» **Task objective**
Only the lines from the one containing "Winkels & openingstijden" through the end of the material are to be echoed, each exactly as it appears.

=== Begin Enclosure ===

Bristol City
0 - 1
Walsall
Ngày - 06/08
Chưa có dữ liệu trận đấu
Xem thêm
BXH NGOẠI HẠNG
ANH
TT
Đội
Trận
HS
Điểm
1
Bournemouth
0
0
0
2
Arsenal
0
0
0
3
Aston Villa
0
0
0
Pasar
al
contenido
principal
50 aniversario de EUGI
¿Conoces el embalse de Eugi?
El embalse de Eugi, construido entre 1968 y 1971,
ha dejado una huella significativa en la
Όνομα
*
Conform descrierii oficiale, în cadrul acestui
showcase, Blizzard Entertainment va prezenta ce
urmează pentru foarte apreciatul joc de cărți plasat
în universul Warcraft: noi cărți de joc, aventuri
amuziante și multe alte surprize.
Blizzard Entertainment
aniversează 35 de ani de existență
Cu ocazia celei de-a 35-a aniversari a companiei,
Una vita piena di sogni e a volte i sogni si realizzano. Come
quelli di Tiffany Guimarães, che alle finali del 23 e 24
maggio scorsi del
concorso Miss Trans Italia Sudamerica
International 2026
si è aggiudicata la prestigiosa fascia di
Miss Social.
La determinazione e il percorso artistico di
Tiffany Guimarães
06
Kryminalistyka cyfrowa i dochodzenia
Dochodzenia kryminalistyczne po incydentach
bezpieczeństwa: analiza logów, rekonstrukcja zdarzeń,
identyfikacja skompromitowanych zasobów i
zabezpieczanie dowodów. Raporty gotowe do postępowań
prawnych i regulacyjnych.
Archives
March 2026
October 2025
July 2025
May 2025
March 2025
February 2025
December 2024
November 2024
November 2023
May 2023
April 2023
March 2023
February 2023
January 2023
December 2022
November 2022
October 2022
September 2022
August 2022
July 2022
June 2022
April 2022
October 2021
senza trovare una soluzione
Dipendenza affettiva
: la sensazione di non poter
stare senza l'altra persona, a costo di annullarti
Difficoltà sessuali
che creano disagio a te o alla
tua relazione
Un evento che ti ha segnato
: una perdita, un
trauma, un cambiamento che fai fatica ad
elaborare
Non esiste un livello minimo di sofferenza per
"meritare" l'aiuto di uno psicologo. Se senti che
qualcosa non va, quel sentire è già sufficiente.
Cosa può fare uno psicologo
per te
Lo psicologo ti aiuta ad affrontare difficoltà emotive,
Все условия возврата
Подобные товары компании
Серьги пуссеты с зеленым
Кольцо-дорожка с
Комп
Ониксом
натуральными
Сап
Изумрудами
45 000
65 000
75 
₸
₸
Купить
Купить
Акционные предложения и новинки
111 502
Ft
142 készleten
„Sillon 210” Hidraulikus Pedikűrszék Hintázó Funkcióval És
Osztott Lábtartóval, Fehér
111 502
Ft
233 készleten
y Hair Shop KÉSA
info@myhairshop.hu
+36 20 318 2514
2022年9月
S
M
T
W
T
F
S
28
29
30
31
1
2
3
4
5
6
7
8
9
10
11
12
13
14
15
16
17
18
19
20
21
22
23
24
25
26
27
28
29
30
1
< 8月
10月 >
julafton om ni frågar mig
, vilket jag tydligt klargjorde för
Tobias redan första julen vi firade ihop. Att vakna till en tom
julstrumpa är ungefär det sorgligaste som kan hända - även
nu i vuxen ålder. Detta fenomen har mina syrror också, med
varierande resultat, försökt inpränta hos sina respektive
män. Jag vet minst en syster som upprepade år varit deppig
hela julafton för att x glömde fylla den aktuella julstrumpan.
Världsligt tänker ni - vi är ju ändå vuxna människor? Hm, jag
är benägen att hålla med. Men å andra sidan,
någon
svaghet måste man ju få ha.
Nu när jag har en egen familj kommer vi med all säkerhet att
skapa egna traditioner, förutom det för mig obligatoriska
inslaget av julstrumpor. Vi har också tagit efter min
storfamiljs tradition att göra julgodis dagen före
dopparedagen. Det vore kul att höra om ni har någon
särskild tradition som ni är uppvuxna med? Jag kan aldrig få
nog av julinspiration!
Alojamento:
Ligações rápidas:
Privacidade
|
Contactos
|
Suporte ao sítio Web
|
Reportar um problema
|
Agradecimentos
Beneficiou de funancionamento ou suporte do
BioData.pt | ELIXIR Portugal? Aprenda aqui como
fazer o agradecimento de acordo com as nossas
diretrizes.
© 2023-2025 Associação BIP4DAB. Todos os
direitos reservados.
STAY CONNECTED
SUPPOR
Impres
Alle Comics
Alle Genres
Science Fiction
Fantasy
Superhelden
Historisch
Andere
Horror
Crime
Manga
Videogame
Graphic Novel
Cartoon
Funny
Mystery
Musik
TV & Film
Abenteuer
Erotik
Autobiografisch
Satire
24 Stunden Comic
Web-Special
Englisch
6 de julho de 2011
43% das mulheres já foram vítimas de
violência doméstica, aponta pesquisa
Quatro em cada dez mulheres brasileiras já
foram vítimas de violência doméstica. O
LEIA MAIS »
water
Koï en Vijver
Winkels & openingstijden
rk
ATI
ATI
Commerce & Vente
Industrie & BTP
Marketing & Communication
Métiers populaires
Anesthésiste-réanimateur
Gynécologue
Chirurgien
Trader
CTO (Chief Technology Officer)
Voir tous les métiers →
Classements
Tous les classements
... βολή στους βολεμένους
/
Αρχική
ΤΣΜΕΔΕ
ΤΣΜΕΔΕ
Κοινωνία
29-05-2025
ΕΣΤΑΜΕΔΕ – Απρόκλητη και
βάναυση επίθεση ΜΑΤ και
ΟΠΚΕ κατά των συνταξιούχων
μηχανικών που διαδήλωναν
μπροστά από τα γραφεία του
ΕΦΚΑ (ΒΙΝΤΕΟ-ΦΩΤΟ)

=== End Enclosure ===

» **Exercise response**
Winkels & openingstijden
rk
ATI
ATI
Commerce & Vente
Industrie & BTP
Marketing & Communication
Métiers populaires
Anesthésiste-réanimateur
Gynécologue
Chirurgien
Trader
CTO (Chief Technology Officer)
Voir tous les métiers →
Classements
Tous les classements
... βολή στους βολεμένους
/
Αρχική
ΤΣΜΕΔΕ
ΤΣΜΕΔΕ
Κοινωνία
29-05-2025
ΕΣΤΑΜΕΔΕ – Απρόκλητη και
βάναυση επίθεση ΜΑΤ και
ΟΠΚΕ κατά των συνταξιούχων
μηχανικών που διαδήλωναν
μπροστά από τα γραφεία του
ΕΦΚΑ (ΒΙΝΤΕΟ-ΦΩΤΟ)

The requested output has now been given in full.